Figure 3.

Subcellular distribution of procaspase-8L. (A) KB cells were homogenized in isotonic buffer and the P1 nuclear (500 × g pellet), heavy membrane (HM) (9,000 × g pellet), LM (100,000 × g pellet), and cytosolic S-100 fractions were separated by differential centrifugation.
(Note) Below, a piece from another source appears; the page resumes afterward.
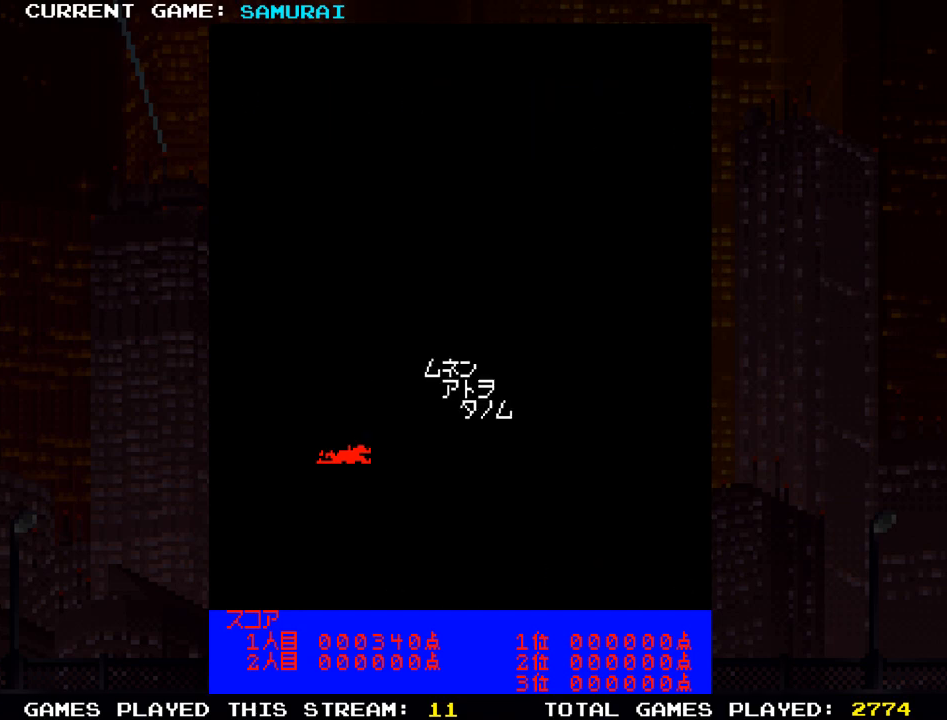
{"buttons": [], "left_stick": "center", "events": []}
The fractions were analyzed for the presence of procaspase-8L, procaspase-8, the ER marker, calnexin, and the mitochondrial marker, cytochrome c oxidase subunit IV (CoxIV), by immunoblotting with the respective antibodies. (B) Sucrose density gradient fractions of rodent liver membranes were analyzed for the presence of procaspase-8L, BAP31, and calnexin as in A. (C) Procaspase-8L is peripherally associated with the cytosolic face of the light membranes. (Upper) The LM fraction from KB cells was subjected to extraction with 0.5M NaCl or alkali (0.1 M NaCO₃, pH 11.5) and, after centrifugation, the membrane pellets (P; lanes 1 and 3) and supernatants (lanes 2 and 4) were analyzed as in A. (Lower) The LM fraction was incubated with (+) or without (−) trypsin and the integrity of procaspase-8L, calnexin (ER transmembrane protein), and BiP (ER luminal protein) assessed by immunoblotting. TritonX-100 was added to 1% in one reaction to demonstrate that BiP was trypsin sensitive following solubilization of the LM microsomal fraction.